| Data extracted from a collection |
──────────────────────────────
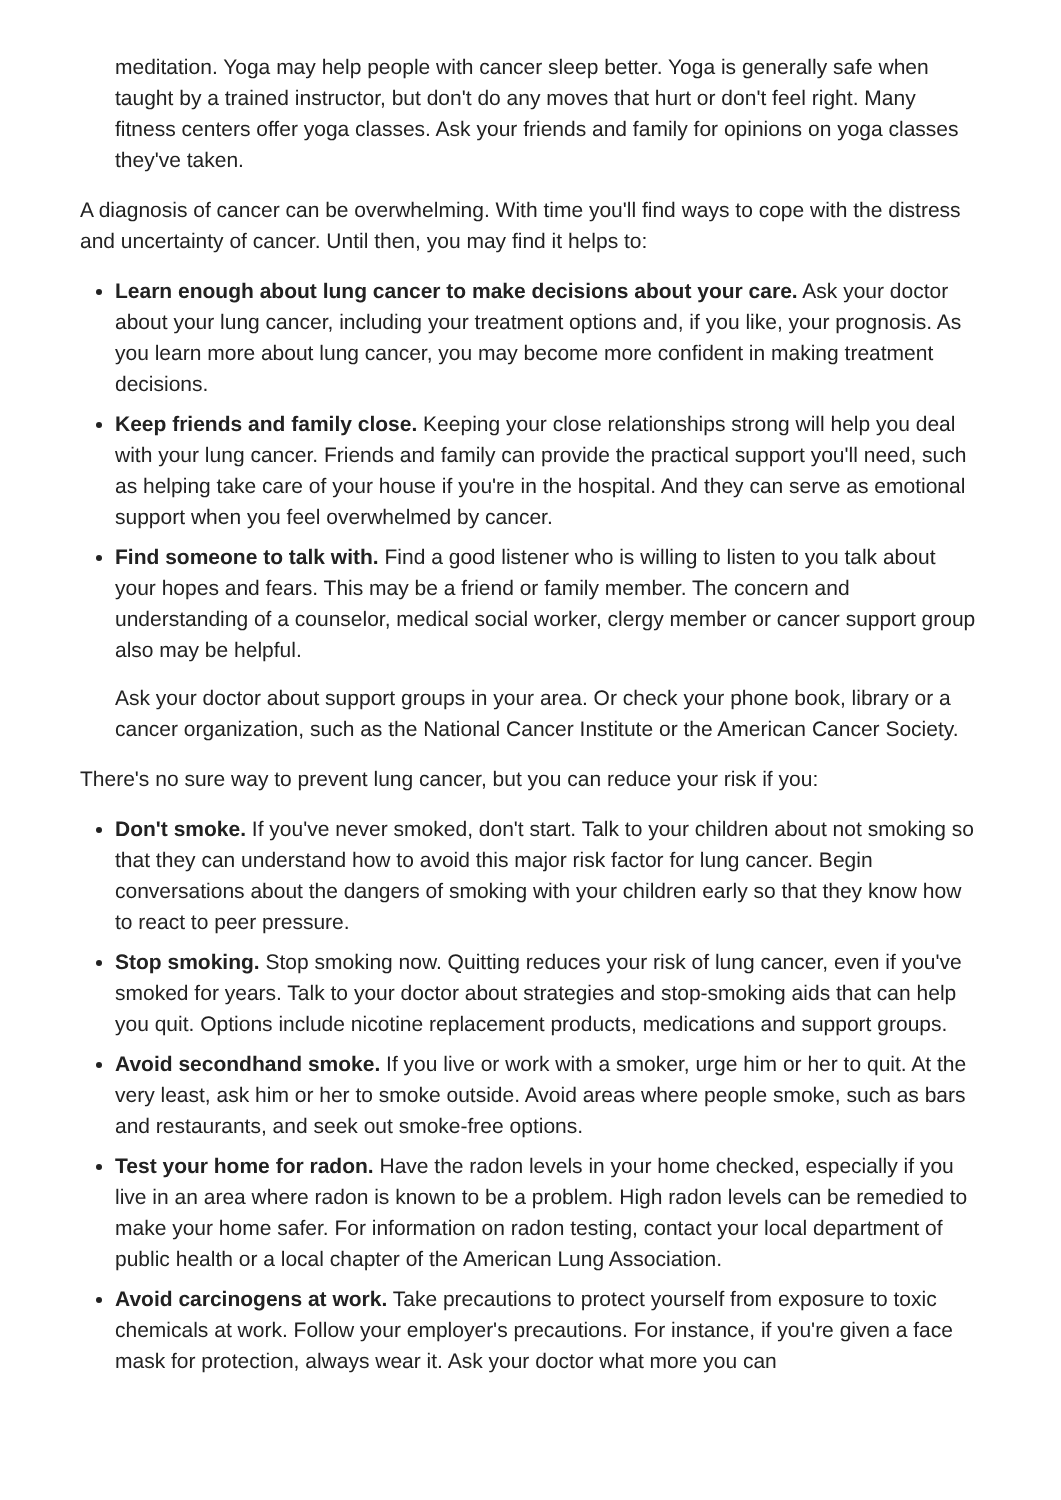meditation. Yoga may help people with cancer sleep better. Yoga is generally safe when taught by a trained instructor, but don't do any moves that hurt or don't feel right. Many fitness centers offer yoga classes. Ask your friends and family for opinions on yoga classes they've taken.
A diagnosis of cancer can be overwhelming. With time you'll find ways to cope with the distress and uncertainty of cancer. Until then, you may find it helps to:
Learn enough about lung cancer to make decisions about your care. Ask your doctor about your lung cancer, including your treatment options and, if you like, your prognosis. As you learn more about lung cancer, you may become more confident in making treatment decisions.
Keep friends and family close. Keeping your close relationships strong will help you deal with your lung cancer. Friends and family can provide the practical support you'll need, such as helping take care of your house if you're in the hospital. And they can serve as emotional support when you feel overwhelmed by cancer.
Find someone to talk with. Find a good listener who is willing to listen to you talk about your hopes and fears. This may be a friend or family member. The concern and understanding of a counselor, medical social worker, clergy member or cancer support group also may be helpful.
Ask your doctor about support groups in your area. Or check your phone book, library or a cancer organization, such as the National Cancer Institute or the American Cancer Society.
There's no sure way to prevent lung cancer, but you can reduce your risk if you:
Don't smoke. If you've never smoked, don't start. Talk to your children about not smoking so that they can understand how to avoid this major risk factor for lung cancer. Begin conversations about the dangers of smoking with your children early so that they know how to react to peer pressure.
Stop smoking. Stop smoking now. Quitting reduces your risk of lung cancer, even if you've smoked for years. Talk to your doctor about strategies and stop-smoking aids that can help you quit. Options include nicotine replacement products, medications and support groups.
Avoid secondhand smoke. If you live or work with a smoker, urge him or her to quit. At the very least, ask him or her to smoke outside. Avoid areas where people smoke, such as bars and restaurants, and seek out smoke-free options.
Test your home for radon. Have the radon levels in your home checked, especially if you live in an area where radon is known to be a problem. High radon levels can be remedied to make your home safer. For information on radon testing, contact your local department of public health or a local chapter of the American Lung Association.
Avoid carcinogens at work. Take precautions to protect yourself from exposure to toxic chemicals at work. Follow your employer's precautions. For instance, if you're given a face mask for protection, always wear it. Ask your doctor what more you can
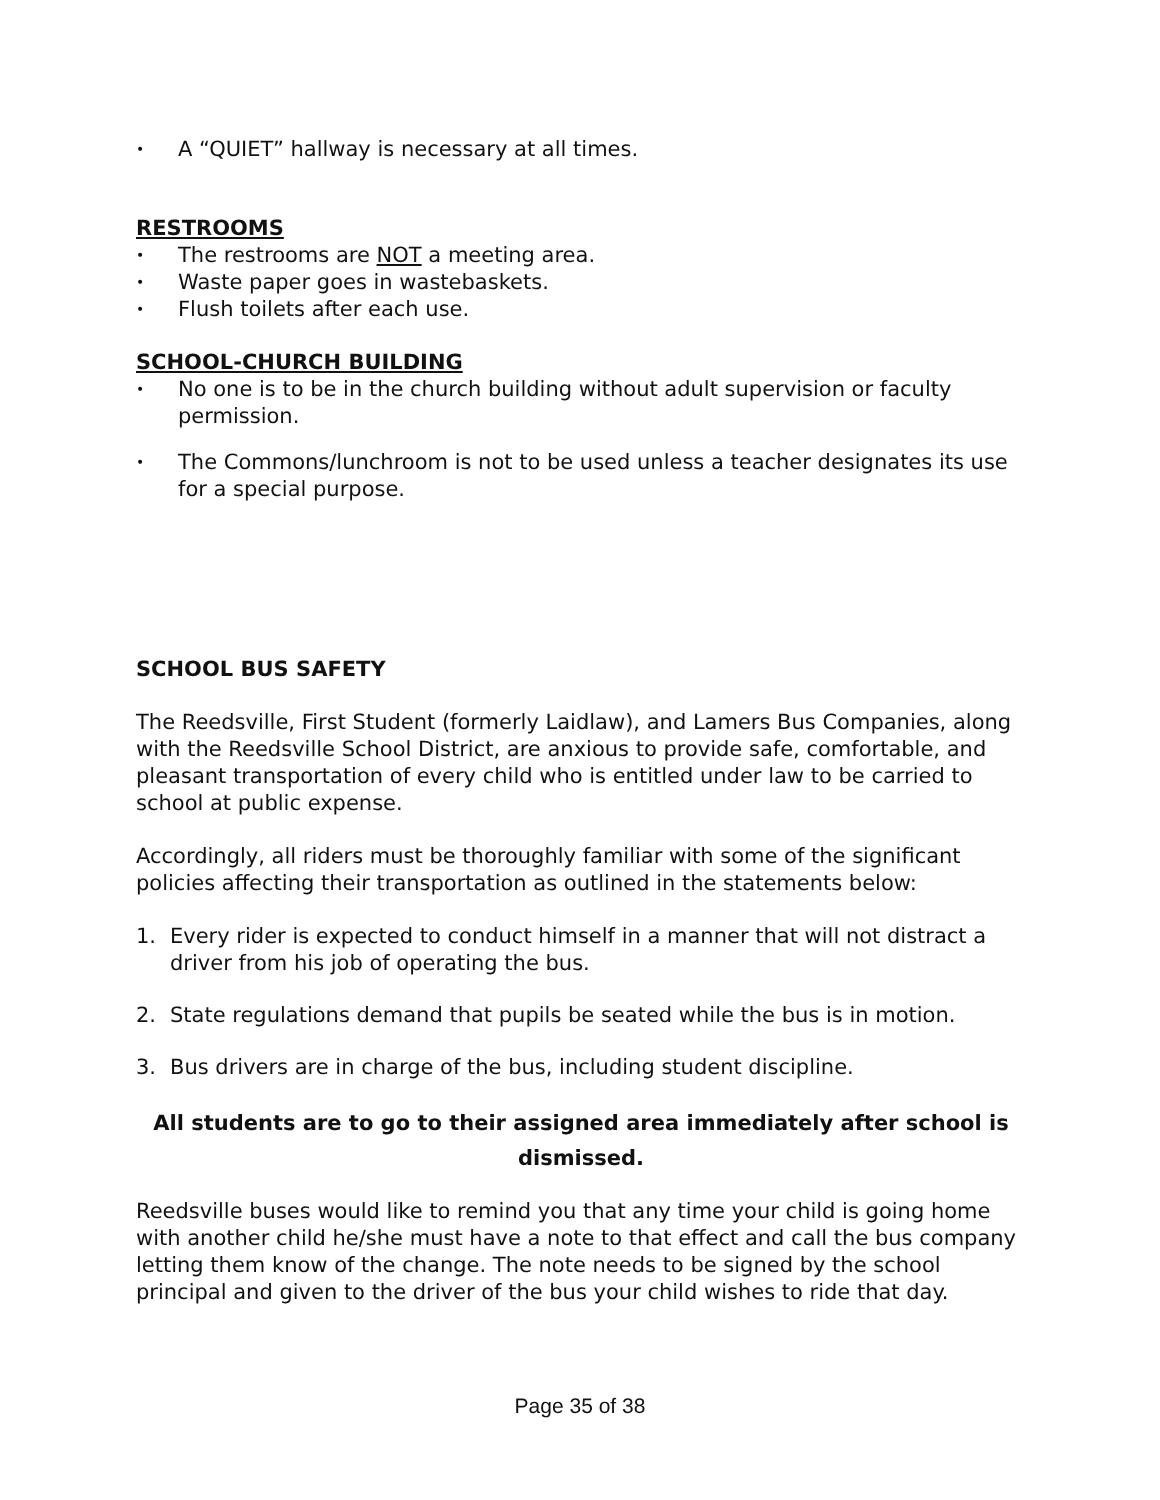• A “QUIET” hallway is necessary at all times.
RESTROOMS
• The restrooms are NOT a meeting area.
• Waste paper goes in wastebaskets.
• Flush toilets after each use.
SCHOOL-CHURCH BUILDING
• No one is to be in the church building without adult supervision or faculty permission.
• The Commons/lunchroom is not to be used unless a teacher designates its use for a special purpose.
SCHOOL BUS SAFETY
The Reedsville, First Student (formerly Laidlaw), and Lamers Bus Companies, along with the Reedsville School District, are anxious to provide safe, comfortable, and pleasant transportation of every child who is entitled under law to be carried to school at public expense.
Accordingly, all riders must be thoroughly familiar with some of the significant policies affecting their transportation as outlined in the statements below:
1. Every rider is expected to conduct himself in a manner that will not distract a driver from his job of operating the bus.
2. State regulations demand that pupils be seated while the bus is in motion.
3. Bus drivers are in charge of the bus, including student discipline.
All students are to go to their assigned area immediately after school is dismissed.
Reedsville buses would like to remind you that any time your child is going home with another child he/she must have a note to that effect and call the bus company letting them know of the change. The note needs to be signed by the school principal and given to the driver of the bus your child wishes to ride that day.
Page 35 of 38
──────────────────────────────
| Problem to solve |
Find every line in the records that holds the word "given", then state the count alone.

| Expected answer |
2